Şöyle de diyebilirim…
Eğer “dostluğu” değil de “aşkı” tanımlıyorsak…
Durum budur…
Aşk çaresizlik içinde sevmek ve bundan pişmanlık duymamaktır…
Love Story’de Oliwer’ın, Jennifer’a söylediği o ünlü replik gibi…
“Aşk hiçbir zaman pişmanlık duymamaktır…”
Yani…
Taraflardan birinin aşkından ve aşkıyla yaşadıklarından asla pişmanlık duymamasıdır iki kişi arasındaki ilişkinin “arkadaşlık” ya da “dostluk” değil de “aşk” olmasını sağlayan…
Yok, eğer dostluksa konu…
Çaresizlik içinde sevmek ya da sevilmek tek taraflı tahakküm, tek taraflı biattır...
* * *
Demek istemem o ki…
Karı koca Hemingway arasındaki şiddetli kavgalar aşkın da aşk evliliğinin de mutlaka biteceğini göstermez…
Aşkı aşk yapan âşıkların karakterleridir…
Dostlukta karakterlerden sadece birinin “sağlam” olması o dostluğu ayakta tutmaya yetmez…
Sekste de taraflardan sadece birinin heyecan duyması kurtarmaz birlikteliği…
Ama “Aşk” öyle değildir…
Taraflardan birinin aşkı bitse de diğer taraf için “aşk” bitmeyebilir…
Çünkü aşk, tek taraflı da yaşanabilir…
Yaşanıyor da…
Karı koca Hemingway daha en başında kalbi değil tensel aşk düştükleri için ve gün gelecek ten de kokacağı için birbirlerinde nefret eder hale gelmişler…

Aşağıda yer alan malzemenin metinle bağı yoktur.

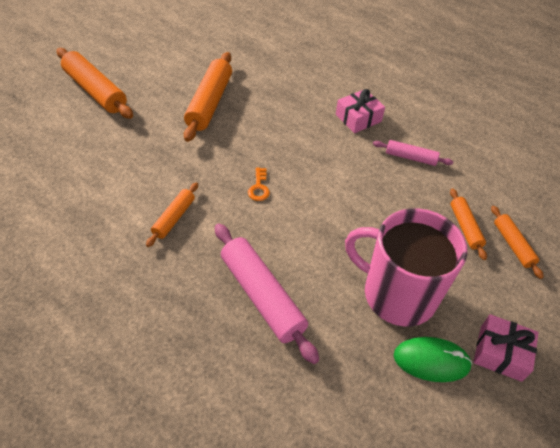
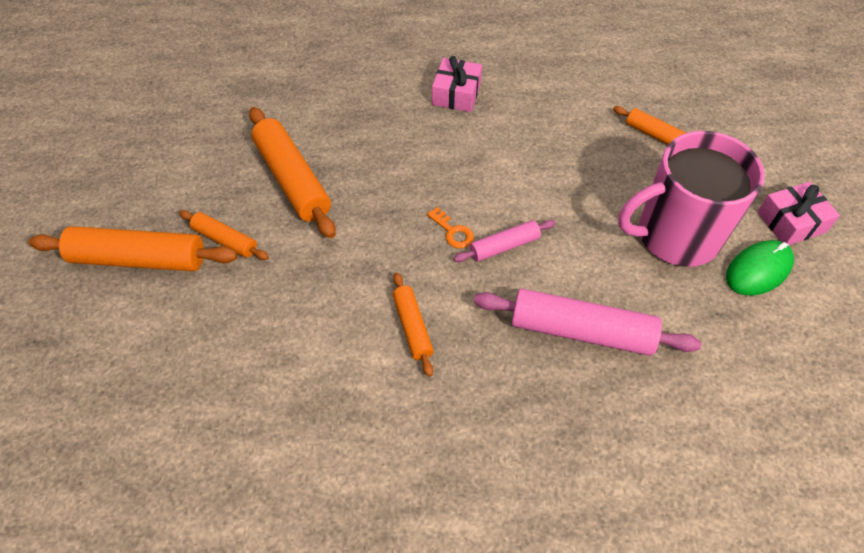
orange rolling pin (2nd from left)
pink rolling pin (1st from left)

Çünkü “aşk” sandıkları şey karşılıklı çıkarlarıymış…
Birinin bir ünlü yazarı elde etme, diğerinin ise bir ünlü ve güzel bir gazetecinin bedenine sahip olma tutkusu…
* * *
O kavgaya tanık olan Miamili Gazeteci Meyers’in; “Ne oldu, eskiden burası bir cennetti?” sorusuna Şair Shipman’ın verdiği cevaba geleyim:
“Görünürde her şeyleri var gibi. Bu muhteşem malikâne. Bol para. Güzellik. Sağlık. Şöhret” diyor Shipman... “Ama ikisinde de olmayan bir şey var. Gerçek dostluk. Kendi egonu bir kenara bırakma isteği ve arzusu. Sevdiğin insanı her gün dolu dolu yaşama dileği. Onlarda eksik olan bu evlat...”
* * *
Evet…
Aslında Shipman’ın bu hüküm cümleleri, karı koca Hemingway arasında bir “aşk” değil, “çıkara bağlı dostluk” olduğunun itirafı gibi…
* * *
Yılmaz’ın makalesinden devam edeyim:
Myers “Kuşatma altında olmak gibi” diye araya giriyor.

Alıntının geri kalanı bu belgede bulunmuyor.